Work instructions: Arrange every line of text in the listing below as a single numbered list, with blank lines left out. Do not include the pictures.

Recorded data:
────────────────────

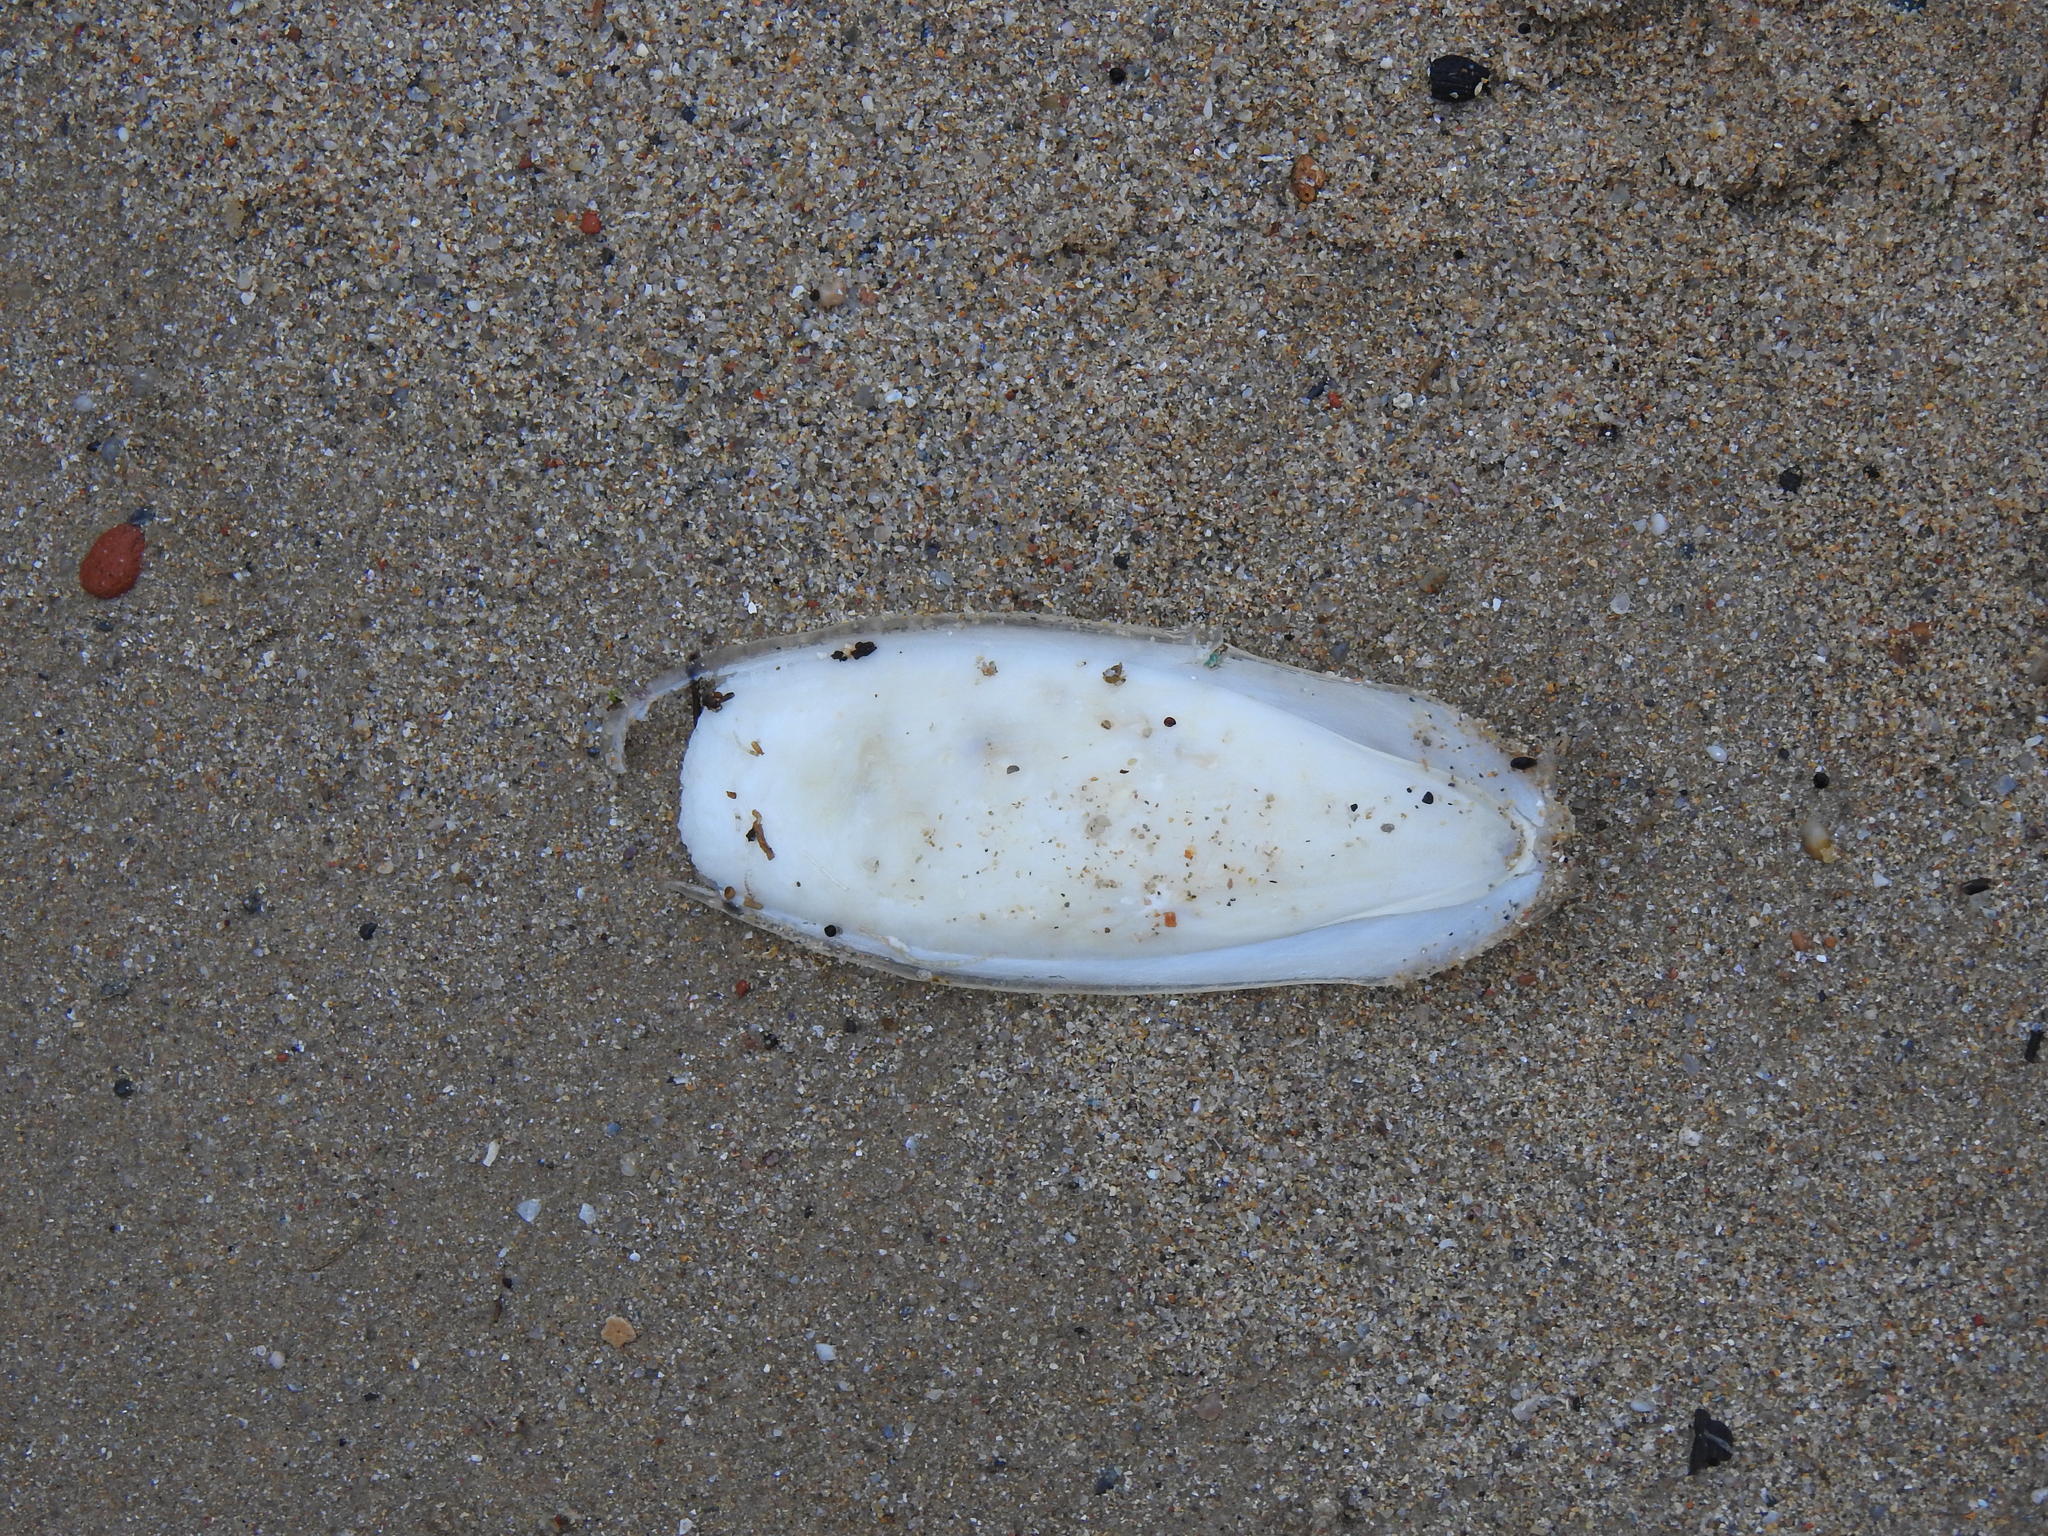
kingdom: Animalia
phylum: Mollusca
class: Cephalopoda
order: Sepiida
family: Sepiidae
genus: Sepia
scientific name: Sepia officinalis
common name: Common cuttlefish
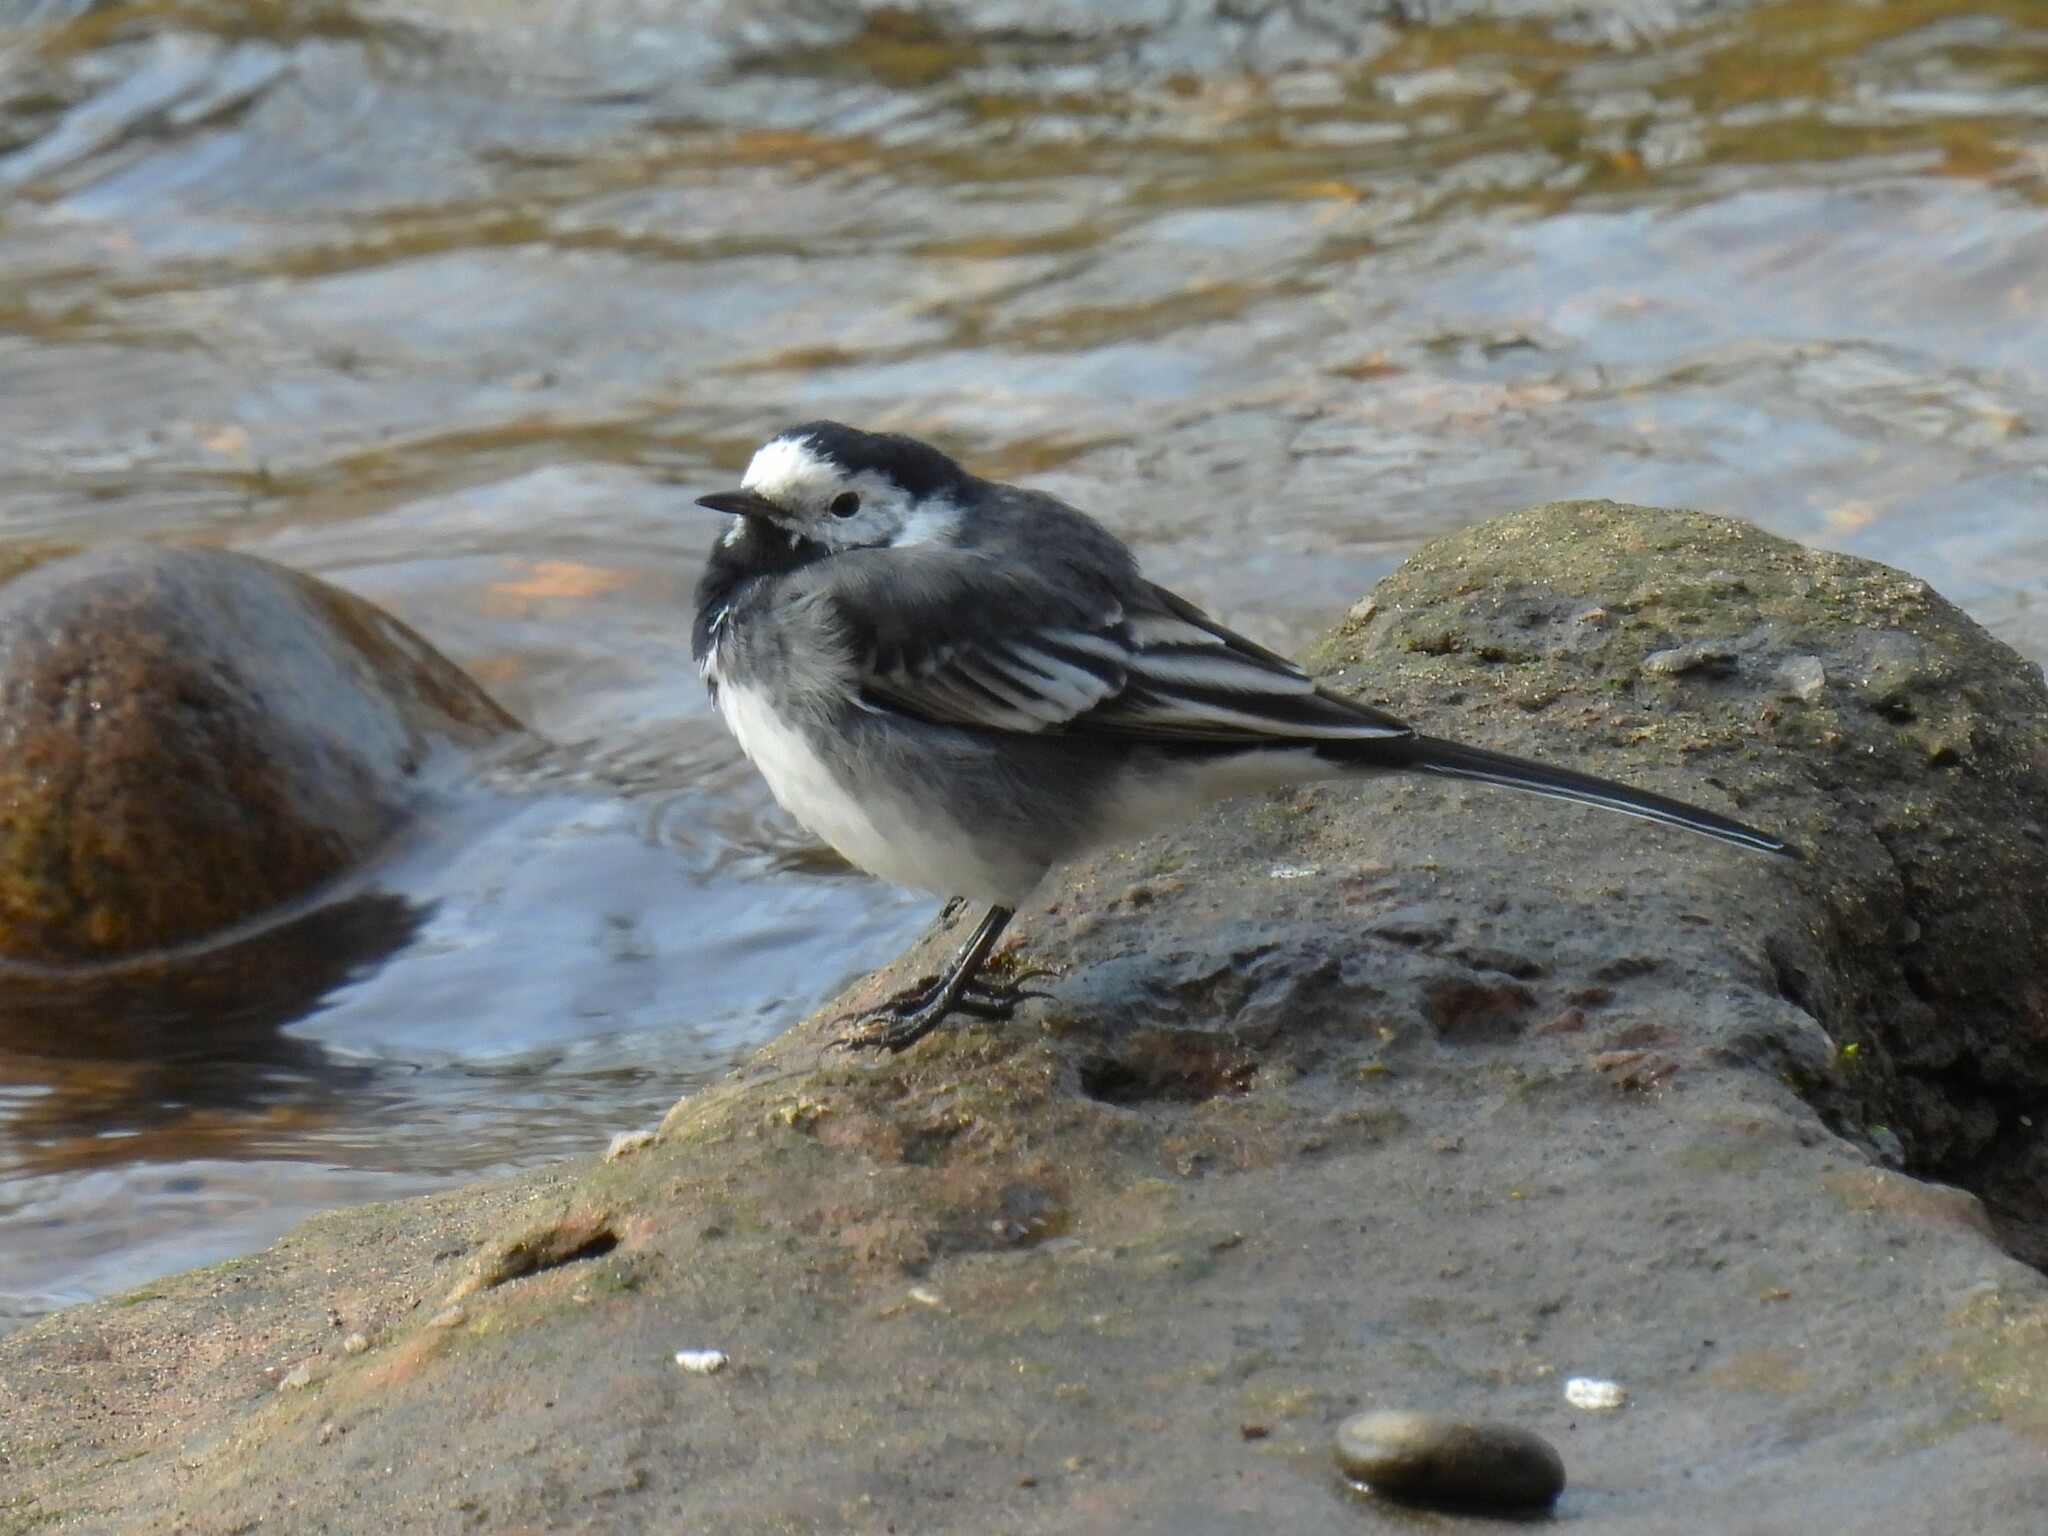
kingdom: Animalia
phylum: Chordata
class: Aves
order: Passeriformes
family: Motacillidae
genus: Motacilla
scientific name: Motacilla alba
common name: White wagtail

────────────────────

The result:
1. kingdom: Animalia
2. phylum: Mollusca
3. class: Cephalopoda
4. order: Sepiida
5. family: Sepiidae
6. genus: Sepia
7. scientific name: Sepia officinalis
8. common name: Common cuttlefish
9. kingdom: Animalia
10. phylum: Chordata
11. class: Aves
12. order: Passeriformes
13. family: Motacillidae
14. genus: Motacilla
15. scientific name: Motacilla alba
16. common name: White wagtail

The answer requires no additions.